48. It is likely that this would be cut down to only two or three days if the only matter in issue were to be Proposed Issue (i) (construction) and Proposed Issue (ii) (the third-party release). But the reason that we were not attracted to Mr Marshall’s suggestion that we might consider that course, is that a separate trial of those two Proposed Issues would not be potentially dispositive; even if POL and Fujitsu were to win, the Claimant would still wish to argue Proposed Issues (iii), (iv) and (v), resulting in the prospect of three trials resulting in further delay, time and cost, whilst even if POL and Fujitsu were to lose on Proposed Issue (i) it would still be necessary to try the Part B and the Part C claims in the same way as if the entirety of the Part A claims were considered first.

49. In many respects the question of costs goes with the question of timing. We consider that the costs of litigating the whole proceedings at a single trial are unlikely to be significantly less than the costs of litigating the Part B claims and the Part C claims, after the court has determined the issues at a separate trial of the Part A claims. Conversely, if the Part A claims were determined in favour of the Defendants there would be a significant saving in costs. In large part this is because there is a very clear distinction between the legal and factual issues to be determined at a trial of the Part A claims and the legal and factual issues to be determined at a trial of the Part B claims and the Part C claims.

50. However, we accept that the question of a potential increase in costs (and the potential saving in costs) does weigh in the balance when considering whether to order a split trial and we have taken that factor into account accordingly.

51. We have also taken into account, not only the fact that it is likely that there will some increase in the total amount of time spent on resolving the dispute if the Claimant is successful at a separate preliminary trial of the Part A claims, but also the fact that final judgment may be achieved slightly more quickly if a single trial is held rather than if the Part A claims are tried first and then the Part B claims and Part C claims have to follow on.

52. This consideration is all the more acute having regard to the fact that more than 20 years has already passed since the Claimant was suspended from his office as sub postmaster, and it is plain that it is in everybody’s interests that resolution of as many aspects of the dispute as are possible should be reached as quickly as possible.

53. However, we consider that it should be possible to progress the procedural steps necessary for the trial of the Part A claims in short order and to that end have directed a first case management conference before the end of July.
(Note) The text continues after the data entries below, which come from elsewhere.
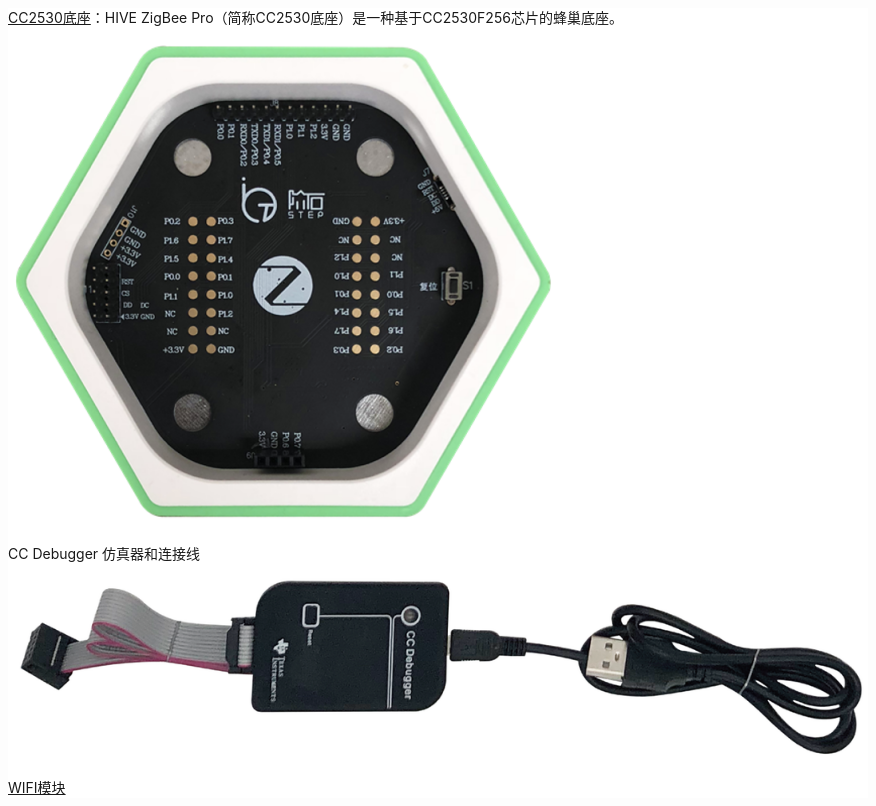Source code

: [CC2530底座](https://docs.stepiot.com/docs/aiot017)：HIVE ZigBee Pro（简称CC2530底座）是一种基于CC2530F256芯片的蜂巢底座。

![实验硬件](/assets/BASE_CC2530/3.png)

CC Debugger 仿真器和连接线

![实验硬件](/assets/BASE_CC2530/4.png)

[WIFI模块](https://docs.stepiot.com/docs/aiot011)
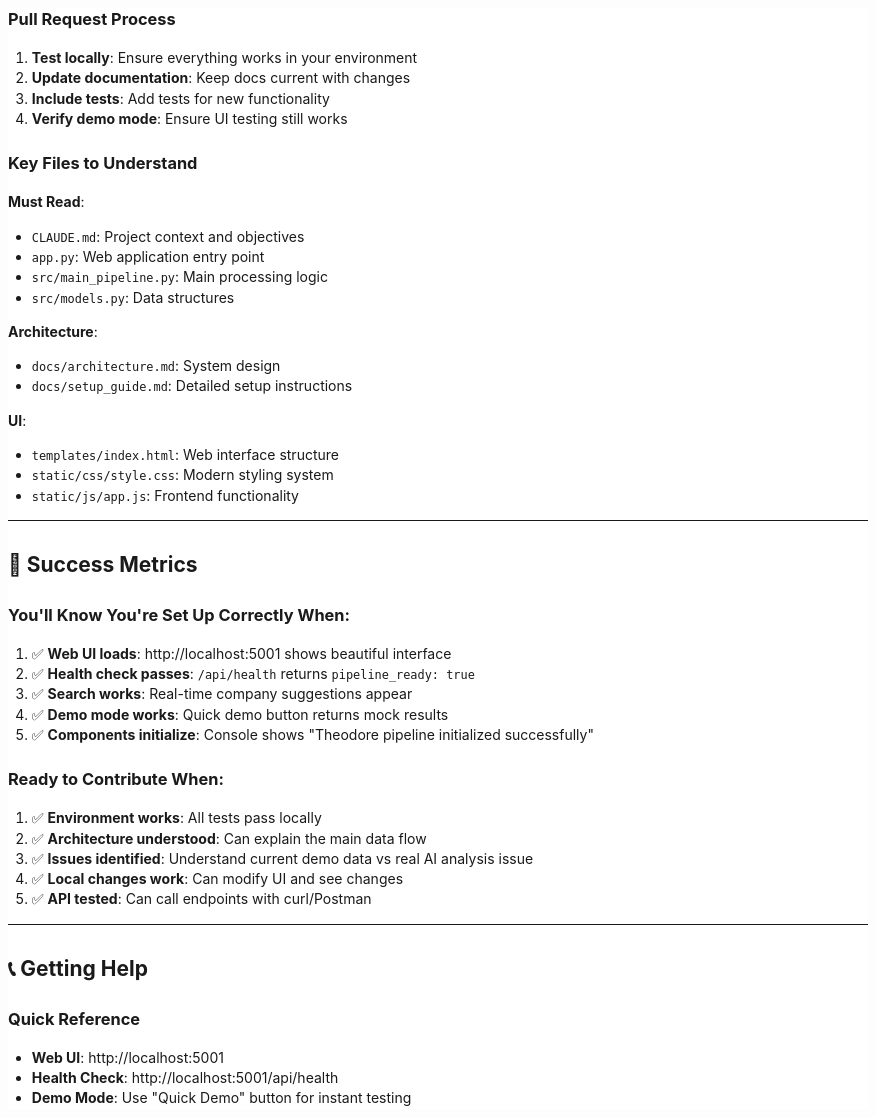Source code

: ### Pull Request Process

1. **Test locally**: Ensure everything works in your environment
2. **Update documentation**: Keep docs current with changes
3. **Include tests**: Add tests for new functionality
4. **Verify demo mode**: Ensure UI testing still works

### Key Files to Understand

**Must Read**:
- `CLAUDE.md`: Project context and objectives
- `app.py`: Web application entry point
- `src/main_pipeline.py`: Main processing logic
- `src/models.py`: Data structures

**Architecture**:
- `docs/architecture.md`: System design
- `docs/setup_guide.md`: Detailed setup instructions

**UI**:
- `templates/index.html`: Web interface structure
- `static/css/style.css`: Modern styling system
- `static/js/app.js`: Frontend functionality

---

## 🎯 Success Metrics

### You'll Know You're Set Up Correctly When:

1. ✅ **Web UI loads**: http://localhost:5001 shows beautiful interface
2. ✅ **Health check passes**: `/api/health` returns `pipeline_ready: true`
3. ✅ **Search works**: Real-time company suggestions appear
4. ✅ **Demo mode works**: Quick demo button returns mock results
5. ✅ **Components initialize**: Console shows "Theodore pipeline initialized successfully"

### Ready to Contribute When:

1. ✅ **Environment works**: All tests pass locally
2. ✅ **Architecture understood**: Can explain the main data flow
3. ✅ **Issues identified**: Understand current demo data vs real AI analysis issue
4. ✅ **Local changes work**: Can modify UI and see changes
5. ✅ **API tested**: Can call endpoints with curl/Postman

---

## 📞 Getting Help

### Quick Reference
- **Web UI**: http://localhost:5001
- **Health Check**: http://localhost:5001/api/health
- **Demo Mode**: Use "Quick Demo" button for instant testing
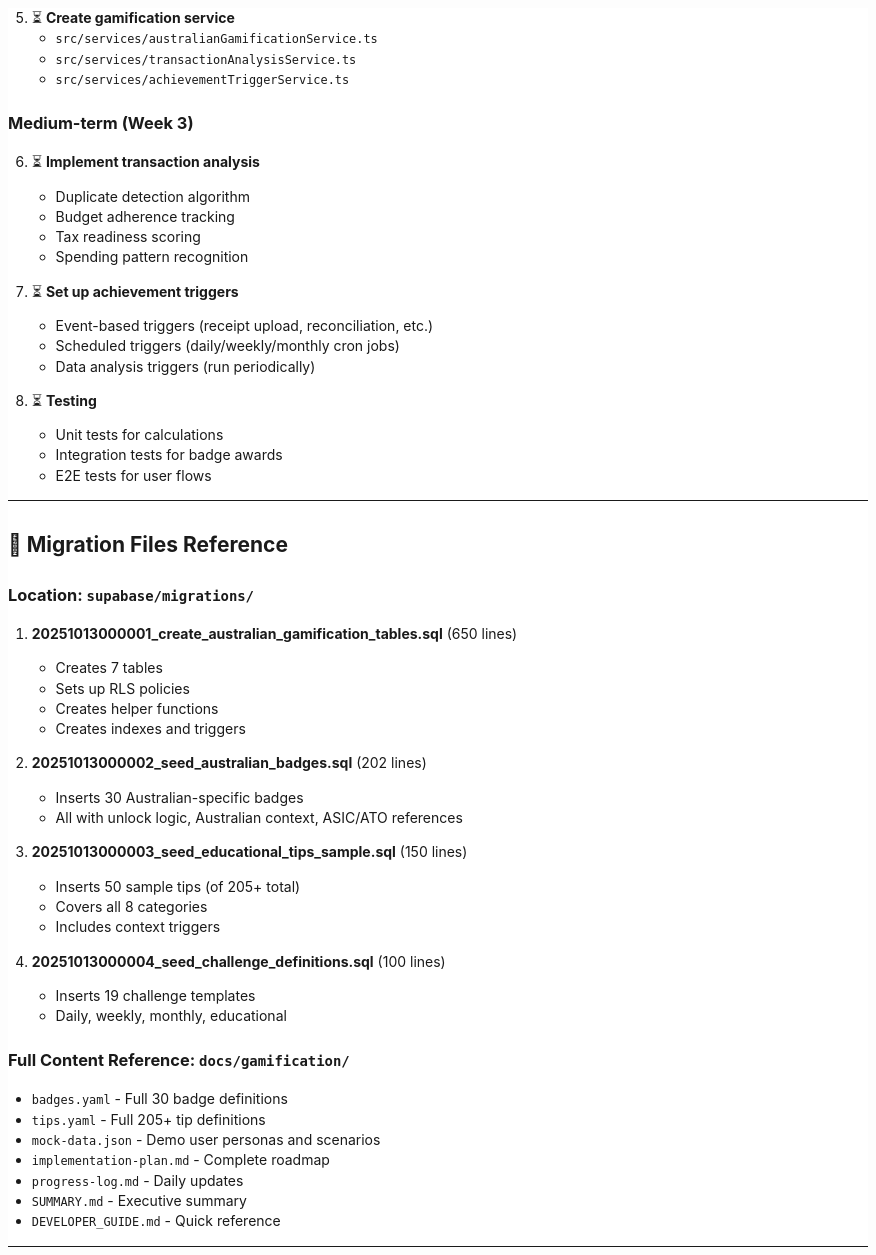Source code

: 5. ⏳ **Create gamification service**
   - `src/services/australianGamificationService.ts`
   - `src/services/transactionAnalysisService.ts`
   - `src/services/achievementTriggerService.ts`

### **Medium-term (Week 3)**
6. ⏳ **Implement transaction analysis**
   - Duplicate detection algorithm
   - Budget adherence tracking
   - Tax readiness scoring
   - Spending pattern recognition

7. ⏳ **Set up achievement triggers**
   - Event-based triggers (receipt upload, reconciliation, etc.)
   - Scheduled triggers (daily/weekly/monthly cron jobs)
   - Data analysis triggers (run periodically)

8. ⏳ **Testing**
   - Unit tests for calculations
   - Integration tests for badge awards
   - E2E tests for user flows

---

## 📝 Migration Files Reference

### **Location:** `supabase/migrations/`

1. **20251013000001_create_australian_gamification_tables.sql** (650 lines)
   - Creates 7 tables
   - Sets up RLS policies
   - Creates helper functions
   - Creates indexes and triggers

2. **20251013000002_seed_australian_badges.sql** (202 lines)
   - Inserts 30 Australian-specific badges
   - All with unlock logic, Australian context, ASIC/ATO references

3. **20251013000003_seed_educational_tips_sample.sql** (150 lines)
   - Inserts 50 sample tips (of 205+ total)
   - Covers all 8 categories
   - Includes context triggers

4. **20251013000004_seed_challenge_definitions.sql** (100 lines)
   - Inserts 19 challenge templates
   - Daily, weekly, monthly, educational

### **Full Content Reference:** `docs/gamification/`

- `badges.yaml` - Full 30 badge definitions
- `tips.yaml` - Full 205+ tip definitions
- `mock-data.json` - Demo user personas and scenarios
- `implementation-plan.md` - Complete roadmap
- `progress-log.md` - Daily updates
- `SUMMARY.md` - Executive summary
- `DEVELOPER_GUIDE.md` - Quick reference

---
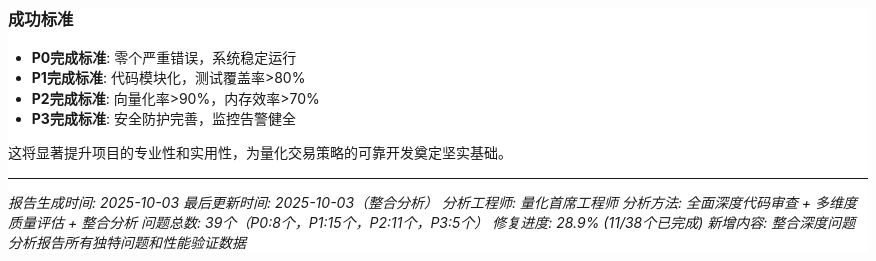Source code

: ### 成功标准

- **P0完成标准**: 零个严重错误，系统稳定运行
- **P1完成标准**: 代码模块化，测试覆盖率>80%
- **P2完成标准**: 向量化率>90%，内存效率>70%
- **P3完成标准**: 安全防护完善，监控告警健全

这将显著提升项目的专业性和实用性，为量化交易策略的可靠开发奠定坚实基础。

---

*报告生成时间: 2025-10-03*
*最后更新时间: 2025-10-03（整合分析）*
*分析工程师: 量化首席工程师*
*分析方法: 全面深度代码审查 + 多维度质量评估 + 整合分析*
*问题总数: 39个（P0:8个，P1:15个，P2:11个，P3:5个）*
*修复进度: 28.9% (11/38个已完成)*
*新增内容: 整合深度问题分析报告所有独特问题和性能验证数据*

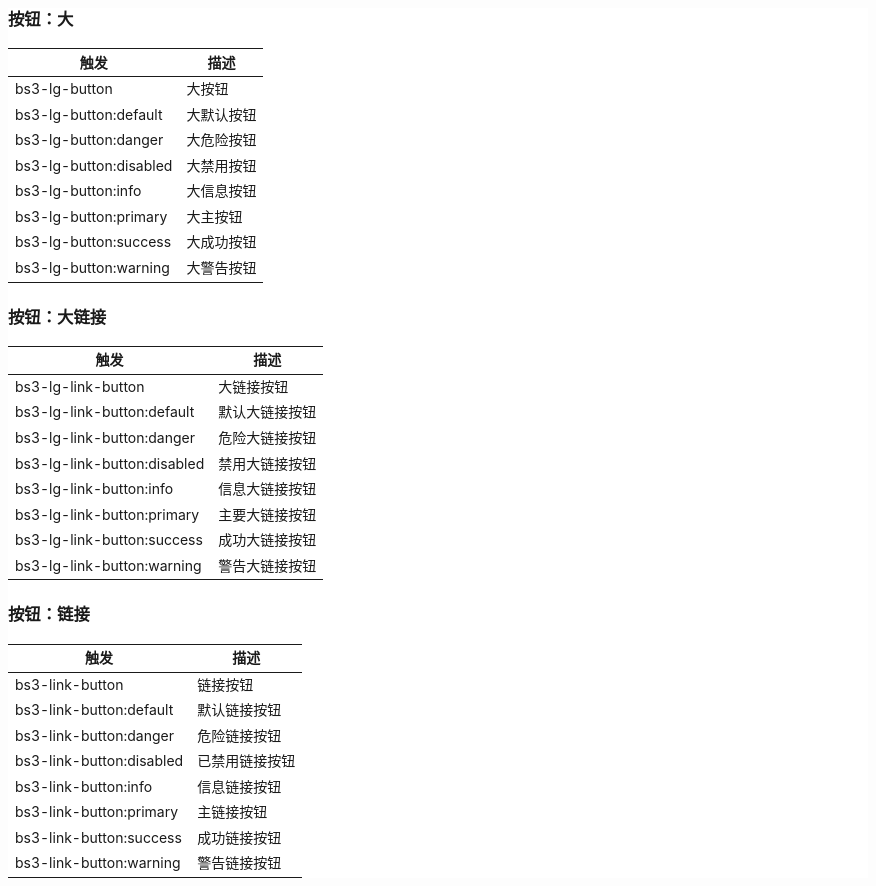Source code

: ### 按钮：大

| 触发                   | 描述       |
| ---------------------- | ---------- |
| bs3-lg-button          | 大按钮     |
| bs3-lg-button:default  | 大默认按钮 |
| bs3-lg-button:danger   | 大危险按钮 |
| bs3-lg-button:disabled | 大禁用按钮 |
| bs3-lg-button:info     | 大信息按钮 |
| bs3-lg-button:primary  | 大主按钮   |
| bs3-lg-button:success  | 大成功按钮 |
| bs3-lg-button:warning  | 大警告按钮 |

### 按钮：大链接

| 触发                        | 描述           |
| --------------------------- | -------------- |
| bs3-lg-link-button          | 大链接按钮     |
| bs3-lg-link-button:default  | 默认大链接按钮 |
| bs3-lg-link-button:danger   | 危险大链接按钮 |
| bs3-lg-link-button:disabled | 禁用大链接按钮 |
| bs3-lg-link-button:info     | 信息大链接按钮 |
| bs3-lg-link-button:primary  | 主要大链接按钮 |
| bs3-lg-link-button:success  | 成功大链接按钮 |
| bs3-lg-link-button:warning  | 警告大链接按钮 |

### 按钮：链接

| 触发                     | 描述           |
| ------------------------ | -------------- |
| bs3-link-button          | 链接按钮       |
| bs3-link-button:default  | 默认链接按钮   |
| bs3-link-button:danger   | 危险链接按钮   |
| bs3-link-button:disabled | 已禁用链接按钮 |
| bs3-link-button:info     | 信息链接按钮   |
| bs3-link-button:primary  | 主链接按钮     |
| bs3-link-button:success  | 成功链接按钮   |
| bs3-link-button:warning  | 警告链接按钮   |
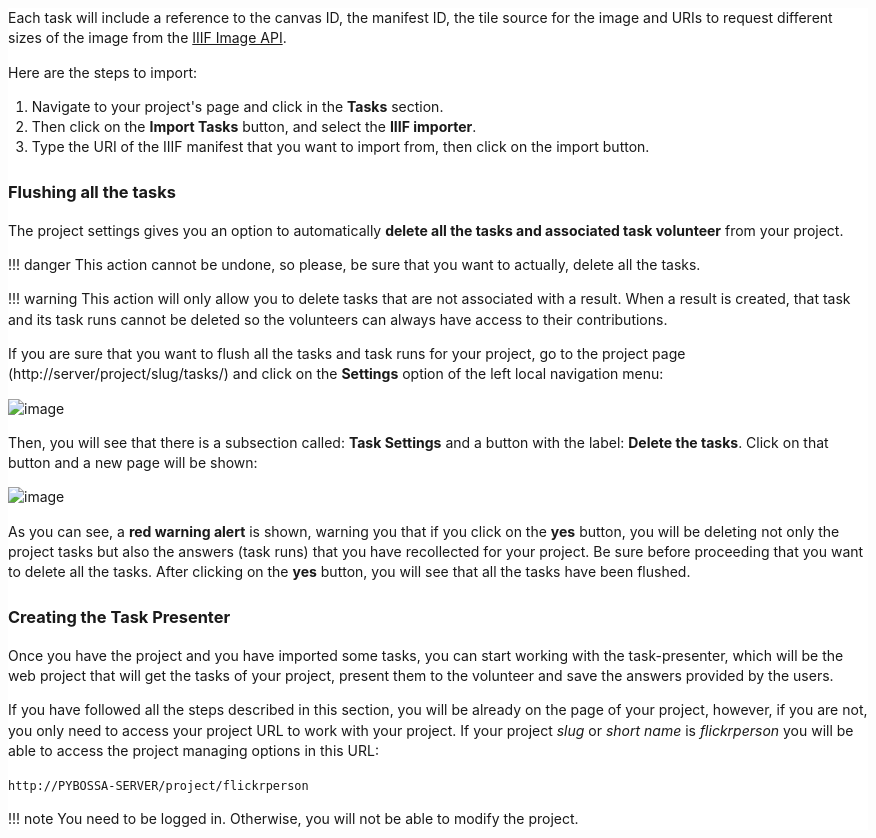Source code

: Each task will include a reference to the canvas ID, the manifest ID, the tile source for the image and URIs to request different sizes of the image from the [IIIF Image API](http://iiif.io/api/image).

Here are the steps to import:

1. Navigate to your project's page and click in the **Tasks** section.
2. Then click on the **Import Tasks** button, and select the **IIIF importer**.
3. Type the URI of the IIIF manifest that you want to import from, then click on the import button.

### Flushing all the tasks

The project settings gives you an option to automatically **delete all
the tasks and associated task volunteer** from your project.

!!! danger
    This action cannot be undone, so please, be sure that you want to actually, delete all the tasks.


!!! warning
    This action will only allow you to delete tasks that are not associated with a result. When a result is created, that task and its task runs cannot be deleted so the volunteers can always have access to their contributions.


If you are sure that you want to flush all the tasks and task runs for
your project, go to the project page (http://server/project/slug/tasks/) and click on the **Settings** option of the left local navigation menu:

![image](https://i.imgur.com/nauht7l.png)

Then, you will see that there is a subsection called: **Task Settings** and a button with the label: **Delete the tasks**. Click on that button and a new page will be shown:

![image](https://i.imgur.com/DKPV6dc.png)

As you can see, a **red warning alert** is shown, warning you that if
you click on the **yes** button, you will be deleting not only the
project tasks but also the answers (task runs) that you have
recollected for your project. Be sure before proceeding that you want to delete all the tasks. After clicking on the **yes** button, you will see that all the tasks have been flushed.

### Creating the Task Presenter

Once you have the project and you have imported some tasks, you can start working with the task-presenter, which will be the web project that will get the tasks of your project, present them to the volunteer and save the answers provided by the users.

If you have followed all the steps described in this section, you will
be already on the page of your project, however, if you are not, you only need to access your project URL to work with your project. If  your project *slug* or *short name* is *flickrperson* you will be able to access the project managing options in this URL:

    http://PYBOSSA-SERVER/project/flickrperson

!!! note
    You need to be logged in. Otherwise, you will not be able to modify the project.
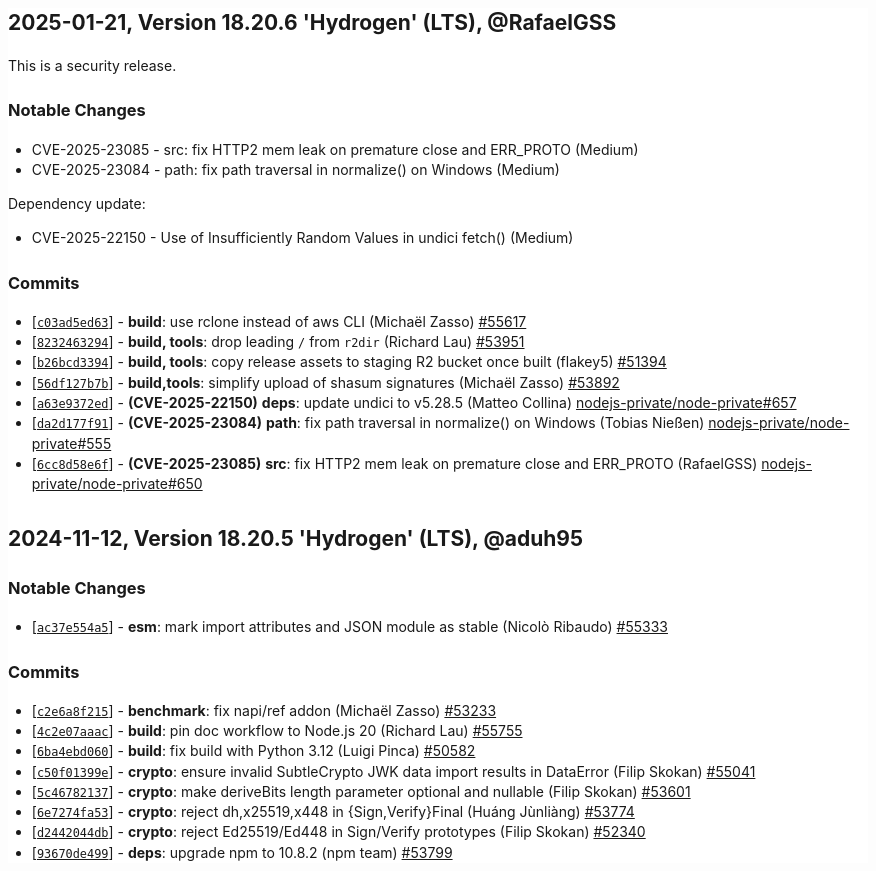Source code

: <a id="18.20.6"></a>

## 2025-01-21, Version 18.20.6 'Hydrogen' (LTS), @RafaelGSS

This is a security release.

### Notable Changes

* CVE-2025-23085 - src: fix HTTP2 mem leak on premature close and ERR\_PROTO (Medium)
* CVE-2025-23084 - path: fix path traversal in normalize() on Windows (Medium)

Dependency update:

* CVE-2025-22150 - Use of Insufficiently Random Values in undici fetch() (Medium)

### Commits

* \[[`c03ad5ed63`](https://github.com/nodejs/node/commit/c03ad5ed63)] - **build**: use rclone instead of aws CLI (Michaël Zasso) [#55617](https://github.com/nodejs/node/pull/55617)
* \[[`8232463294`](https://github.com/nodejs/node/commit/8232463294)] - **build, tools**: drop leading `/` from `r2dir` (Richard Lau) [#53951](https://github.com/nodejs/node/pull/53951)
* \[[`b26bcd3394`](https://github.com/nodejs/node/commit/b26bcd3394)] - **build, tools**: copy release assets to staging R2 bucket once built (flakey5) [#51394](https://github.com/nodejs/node/pull/51394)
* \[[`56df127b7b`](https://github.com/nodejs/node/commit/56df127b7b)] - **build,tools**: simplify upload of shasum signatures (Michaël Zasso) [#53892](https://github.com/nodejs/node/pull/53892)
* \[[`a63e9372ed`](https://github.com/nodejs/node/commit/a63e9372ed)] - **(CVE-2025-22150)** **deps**: update undici to v5.28.5 (Matteo Collina) [nodejs-private/node-private#657](https://github.com/nodejs-private/node-private/pull/657)
* \[[`da2d177f91`](https://github.com/nodejs/node/commit/da2d177f91)] - **(CVE-2025-23084)** **path**: fix path traversal in normalize() on Windows (Tobias Nießen) [nodejs-private/node-private#555](https://github.com/nodejs-private/node-private/pull/555)
* \[[`6cc8d58e6f`](https://github.com/nodejs/node/commit/6cc8d58e6f)] - **(CVE-2025-23085)** **src**: fix HTTP2 mem leak on premature close and ERR\_PROTO (RafaelGSS) [nodejs-private/node-private#650](https://github.com/nodejs-private/node-private/pull/650)

<a id="18.20.5"></a>

## 2024-11-12, Version 18.20.5 'Hydrogen' (LTS), @aduh95

### Notable Changes

* \[[`ac37e554a5`](https://github.com/nodejs/node/commit/ac37e554a5)] - **esm**: mark import attributes and JSON module as stable (Nicolò Ribaudo) [#55333](https://github.com/nodejs/node/pull/55333)

### Commits

* \[[`c2e6a8f215`](https://github.com/nodejs/node/commit/c2e6a8f215)] - **benchmark**: fix napi/ref addon (Michaël Zasso) [#53233](https://github.com/nodejs/node/pull/53233)
* \[[`4c2e07aaac`](https://github.com/nodejs/node/commit/4c2e07aaac)] - **build**: pin doc workflow to Node.js 20 (Richard Lau) [#55755](https://github.com/nodejs/node/pull/55755)
* \[[`6ba4ebd060`](https://github.com/nodejs/node/commit/6ba4ebd060)] - **build**: fix build with Python 3.12 (Luigi Pinca) [#50582](https://github.com/nodejs/node/pull/50582)
* \[[`c50f01399e`](https://github.com/nodejs/node/commit/c50f01399e)] - **crypto**: ensure invalid SubtleCrypto JWK data import results in DataError (Filip Skokan) [#55041](https://github.com/nodejs/node/pull/55041)
* \[[`5c46782137`](https://github.com/nodejs/node/commit/5c46782137)] - **crypto**: make deriveBits length parameter optional and nullable (Filip Skokan) [#53601](https://github.com/nodejs/node/pull/53601)
* \[[`6e7274fa53`](https://github.com/nodejs/node/commit/6e7274fa53)] - **crypto**: reject dh,x25519,x448 in {Sign,Verify}Final (Huáng Jùnliàng) [#53774](https://github.com/nodejs/node/pull/53774)
* \[[`d2442044db`](https://github.com/nodejs/node/commit/d2442044db)] - **crypto**: reject Ed25519/Ed448 in Sign/Verify prototypes (Filip Skokan) [#52340](https://github.com/nodejs/node/pull/52340)
* \[[`93670de499`](https://github.com/nodejs/node/commit/93670de499)] - **deps**: upgrade npm to 10.8.2 (npm team) [#53799](https://github.com/nodejs/node/pull/53799)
Having regard to the time it would take for all the procedural steps to be undertaken and the likely timetable for a trial of all the issues, including when a trial of that length would be likely to be heard, we are doubtful that the final end point will be very different to the end point if there were to be two trials.

54. While we appreciate that the Claimant has said with some force that he is determined to obtain an order that the 2007 Judgment be set aside after a judicial finding of fraud (he does not consider that the offer that POL has already made to cooperate in its setting aside without more is enough) we also take into account: i) that there is some possibility of settlement if the Claimant succeeds on the trial of the Part A claims; and ii) that POL accepts that the proceedings as they relate to the Part B claims and the Part C claims should move forward with all due despatch if it loses at the Part A trial, even if it seeks to appeal.

55. Taking into account all of these considerations and balancing them as we do in furtherance of the overriding objective to manage cases justly efficiently and proportionately including as to costs we were in little doubt that the right answer was to make the order we did at the end of the hearing.